TCGA-V3-A9ZX-01Z-00-DX1 B4A9BC5E-3AFA-4765-BB79-25F3B0497B09_heatmap

However, in the bar chart of the number of each prototype (as I understand it), the proportions of the c13 and c15 prototypes do not differ significantly from those of other prototypes. This is also why I was previously uncertain about my visualization results. The image below is the mixture_plot corresponding to the above image(by the way, I changed the color mapping for the c13 and c15 prototypes to color_map[13] = (220,20,60) and color_map[15] = (65,105,225)).
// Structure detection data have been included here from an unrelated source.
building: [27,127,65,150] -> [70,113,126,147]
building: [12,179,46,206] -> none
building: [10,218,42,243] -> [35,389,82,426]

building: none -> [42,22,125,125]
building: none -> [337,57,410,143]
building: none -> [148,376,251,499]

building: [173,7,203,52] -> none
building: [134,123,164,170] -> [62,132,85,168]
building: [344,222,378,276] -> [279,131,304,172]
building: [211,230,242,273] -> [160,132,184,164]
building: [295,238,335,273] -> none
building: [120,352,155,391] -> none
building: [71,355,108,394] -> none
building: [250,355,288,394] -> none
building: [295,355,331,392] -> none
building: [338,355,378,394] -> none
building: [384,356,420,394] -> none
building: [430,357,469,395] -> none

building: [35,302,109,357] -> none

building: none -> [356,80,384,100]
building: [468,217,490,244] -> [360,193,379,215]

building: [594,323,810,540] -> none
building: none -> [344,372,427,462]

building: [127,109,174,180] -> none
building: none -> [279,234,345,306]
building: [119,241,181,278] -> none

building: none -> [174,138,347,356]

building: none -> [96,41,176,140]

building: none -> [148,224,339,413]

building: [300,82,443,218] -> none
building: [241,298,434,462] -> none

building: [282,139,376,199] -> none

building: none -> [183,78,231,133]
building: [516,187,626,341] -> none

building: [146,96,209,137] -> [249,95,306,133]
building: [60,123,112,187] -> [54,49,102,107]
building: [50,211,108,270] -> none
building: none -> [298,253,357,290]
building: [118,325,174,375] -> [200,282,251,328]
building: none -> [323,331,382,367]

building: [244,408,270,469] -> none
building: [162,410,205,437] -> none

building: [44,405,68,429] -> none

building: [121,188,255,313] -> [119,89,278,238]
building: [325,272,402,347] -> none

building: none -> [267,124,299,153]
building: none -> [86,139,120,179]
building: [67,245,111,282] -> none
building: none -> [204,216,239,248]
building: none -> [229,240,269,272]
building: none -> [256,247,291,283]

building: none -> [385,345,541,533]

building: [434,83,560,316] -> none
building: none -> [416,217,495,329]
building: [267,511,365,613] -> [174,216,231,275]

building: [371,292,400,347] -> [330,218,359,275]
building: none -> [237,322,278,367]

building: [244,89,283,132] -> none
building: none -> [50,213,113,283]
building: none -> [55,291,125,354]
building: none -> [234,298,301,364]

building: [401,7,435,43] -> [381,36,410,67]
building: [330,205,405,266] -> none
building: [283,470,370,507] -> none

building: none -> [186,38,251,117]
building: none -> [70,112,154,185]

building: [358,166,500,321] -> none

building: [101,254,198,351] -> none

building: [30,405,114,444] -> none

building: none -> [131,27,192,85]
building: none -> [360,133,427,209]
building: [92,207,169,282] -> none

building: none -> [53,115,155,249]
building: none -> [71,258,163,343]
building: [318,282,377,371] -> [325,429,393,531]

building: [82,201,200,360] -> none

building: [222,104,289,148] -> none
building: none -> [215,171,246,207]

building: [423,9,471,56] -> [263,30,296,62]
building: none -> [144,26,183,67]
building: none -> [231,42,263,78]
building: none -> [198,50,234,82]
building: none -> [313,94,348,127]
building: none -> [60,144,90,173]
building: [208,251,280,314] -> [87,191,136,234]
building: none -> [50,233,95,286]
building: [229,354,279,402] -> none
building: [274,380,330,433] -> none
TCGA-V3-A9ZX-01Z-00-DX1 B4A9BC5E-3AFA-4765-BB79-25F3B0497B09_mus_plot

Richarizardd commented 1 week ago

@aletolia what is this TCGA slide?

aletolia commented 1 week ago

@aletolia what is this TCGA slide?

It's TCGA-V3-A9ZX-01Z-00-DX1.B4A9BC5E-3AFA-4765-BB79-25F3B0497B09.svs, and I used a pre-trained UNI model to extract features using CLAM. Then I directly ran PANTHER on the extracted features to obtain WSI prototypes.

Richarizardd commented 1 week ago

@aletolia - I will be away from keyboard and will look back on this on 8/31.